The multimedia, high-tech approach blends nicely with the more traditional, glass-cased exhibits; it is also striking how evenly balanced the presentation is between North and South. The museum makes it clear that soldiers from both sides were caught up in the same tragedy.

As fascinating as it is, ''Duty Called Me'' is only one layer of the story being told. A constant series of lectures, tours and demonstrations take place both in the courtyard outside the main building, and in the recreated military camp a short walk away: The nine steps in loading a musket; the how and why of building earthen fortifications, complete with sharpened logs called abatis; how to make (and eat!) hardtack. Knowledgeable experts and Civil War interpreters present these and other demonstrations, as well as leading tours of the surviving Confederate works.

To one side of the military camp is the circa-1812 Tudor Hall, which has been restored to demonstrate what plantation life was like in the antebellum South, as well as its wartime use by Confederate officers. This surprisingly simple white frame building was once the home of the Boisseaus, ancestors of the Pamplin family, the philanthropists who have been the driving force behind the continuing growth of the museum since its opening.
________
> _TASK DIRECTIONS_
Reproduce the entire passage on the Civil War museum and Tudor Hall word for word.

> _DATASET RECORDS_
________
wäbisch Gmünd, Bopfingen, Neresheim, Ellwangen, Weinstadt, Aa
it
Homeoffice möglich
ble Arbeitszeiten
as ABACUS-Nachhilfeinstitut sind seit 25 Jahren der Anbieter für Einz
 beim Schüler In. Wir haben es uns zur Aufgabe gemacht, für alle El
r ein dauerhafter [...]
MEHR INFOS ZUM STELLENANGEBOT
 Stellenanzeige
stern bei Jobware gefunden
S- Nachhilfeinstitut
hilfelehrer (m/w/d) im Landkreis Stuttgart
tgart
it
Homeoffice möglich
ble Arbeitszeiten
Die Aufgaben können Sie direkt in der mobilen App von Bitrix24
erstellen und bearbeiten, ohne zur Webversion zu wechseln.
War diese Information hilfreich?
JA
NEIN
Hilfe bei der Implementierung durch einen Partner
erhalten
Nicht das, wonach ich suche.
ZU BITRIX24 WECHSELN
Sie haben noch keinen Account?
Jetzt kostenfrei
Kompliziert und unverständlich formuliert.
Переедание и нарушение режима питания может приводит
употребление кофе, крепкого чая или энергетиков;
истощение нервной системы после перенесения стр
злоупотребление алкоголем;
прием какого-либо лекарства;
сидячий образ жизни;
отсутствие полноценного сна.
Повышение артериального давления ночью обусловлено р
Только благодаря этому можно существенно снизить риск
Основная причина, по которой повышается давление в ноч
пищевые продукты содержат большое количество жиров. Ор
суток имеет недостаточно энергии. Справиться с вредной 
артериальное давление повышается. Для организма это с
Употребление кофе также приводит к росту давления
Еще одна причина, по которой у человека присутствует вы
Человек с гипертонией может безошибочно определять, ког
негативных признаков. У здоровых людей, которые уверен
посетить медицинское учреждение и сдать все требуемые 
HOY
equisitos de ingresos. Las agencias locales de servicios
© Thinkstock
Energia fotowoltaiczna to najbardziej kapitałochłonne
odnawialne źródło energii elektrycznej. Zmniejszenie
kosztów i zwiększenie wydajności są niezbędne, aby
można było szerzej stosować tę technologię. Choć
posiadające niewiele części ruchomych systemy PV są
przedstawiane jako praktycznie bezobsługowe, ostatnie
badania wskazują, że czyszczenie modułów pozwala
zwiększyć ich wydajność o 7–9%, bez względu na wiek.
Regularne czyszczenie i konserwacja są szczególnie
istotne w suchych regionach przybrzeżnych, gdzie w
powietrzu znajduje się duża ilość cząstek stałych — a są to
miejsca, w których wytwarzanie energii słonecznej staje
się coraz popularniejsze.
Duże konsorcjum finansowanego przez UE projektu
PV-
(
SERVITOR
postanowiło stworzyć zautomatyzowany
________
> _TASK ANSWER_
The multimedia, high-tech approach blends nicely with the more traditional, glass-cased exhibits; it is also striking how evenly balanced the presentation is between North and South. The museum makes it clear that soldiers from both sides were caught up in the same tragedy.

As fascinating as it is, ''Duty Called Me'' is only one layer of the story being told. A constant series of lectures, tours and demonstrations take place both in the courtyard outside the main building, and in the recreated military camp a short walk away: The nine steps in loading a musket; the how and why of building earthen fortifications, complete with sharpened logs called abatis; how to make (and eat!) hardtack. Knowledgeable experts and Civil War interpreters present these and other demonstrations, as well as leading tours of the surviving Confederate works.

To one side of the military camp is the circa-1812 Tudor Hall, which has been restored to demonstrate what plantation life was like in the antebellum South, as well as its wartime use by Confederate officers. This surprisingly simple white frame building was once the home of the Boisseaus, ancestors of the Pamplin family, the philanthropists who have been the driving force behind the continuing growth of the museum since its opening.